Copy, from the entries below, each line where the word "même" can be found.

Data shown:
-- -- --

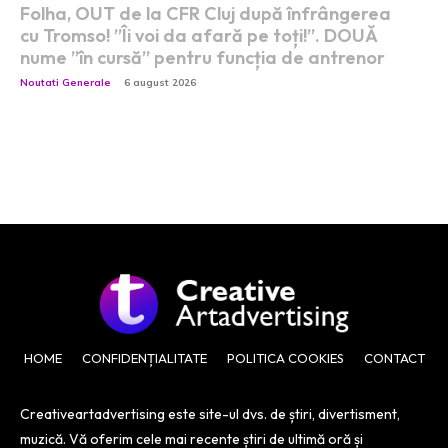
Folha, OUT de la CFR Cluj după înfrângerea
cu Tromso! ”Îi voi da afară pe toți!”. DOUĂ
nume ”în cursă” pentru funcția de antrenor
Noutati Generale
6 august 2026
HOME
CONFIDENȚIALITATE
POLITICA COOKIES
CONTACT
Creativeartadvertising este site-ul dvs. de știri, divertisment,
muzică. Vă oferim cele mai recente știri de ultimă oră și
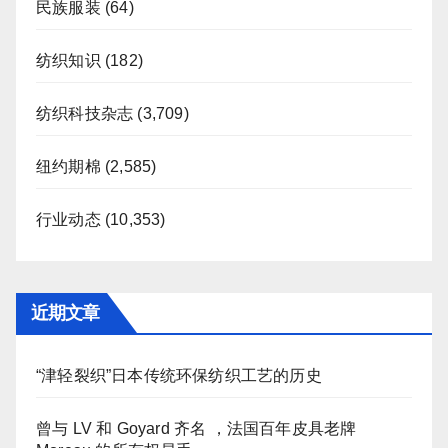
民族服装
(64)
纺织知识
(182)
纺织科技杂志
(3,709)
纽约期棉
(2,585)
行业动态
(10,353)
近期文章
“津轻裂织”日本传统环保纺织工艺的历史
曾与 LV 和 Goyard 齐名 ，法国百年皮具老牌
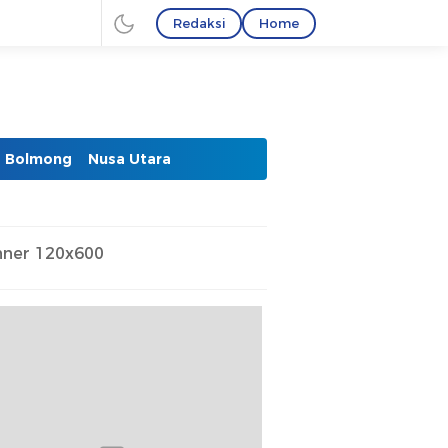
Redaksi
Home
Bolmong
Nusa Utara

-- -- --

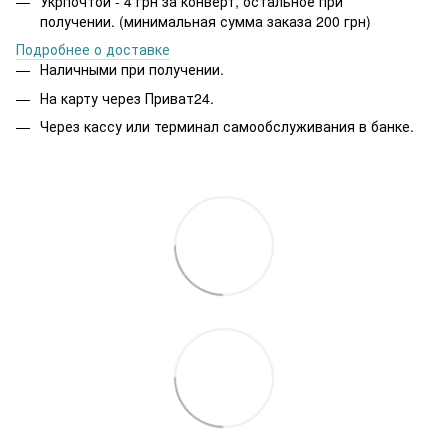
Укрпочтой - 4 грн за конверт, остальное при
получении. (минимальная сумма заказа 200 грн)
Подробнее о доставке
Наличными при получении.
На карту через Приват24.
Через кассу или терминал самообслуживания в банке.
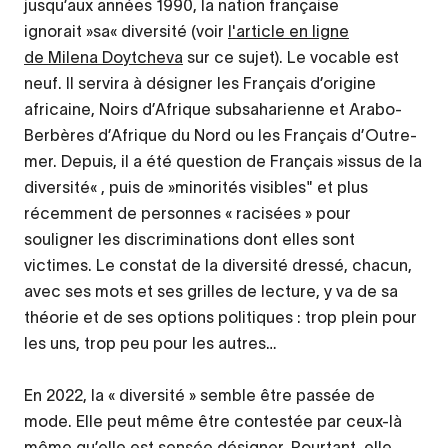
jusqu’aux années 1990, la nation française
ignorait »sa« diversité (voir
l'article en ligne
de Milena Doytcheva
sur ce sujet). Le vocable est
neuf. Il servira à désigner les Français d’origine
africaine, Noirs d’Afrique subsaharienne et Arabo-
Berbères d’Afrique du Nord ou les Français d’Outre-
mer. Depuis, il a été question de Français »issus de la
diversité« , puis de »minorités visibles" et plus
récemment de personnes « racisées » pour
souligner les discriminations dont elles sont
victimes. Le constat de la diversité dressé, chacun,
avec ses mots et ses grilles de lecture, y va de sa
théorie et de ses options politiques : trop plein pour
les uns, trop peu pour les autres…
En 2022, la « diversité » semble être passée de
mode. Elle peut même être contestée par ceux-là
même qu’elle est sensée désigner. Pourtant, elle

-- -- --

Response below:
mode. Elle peut même être contestée par ceux-là
même qu’elle est sensée désigner. Pourtant, elle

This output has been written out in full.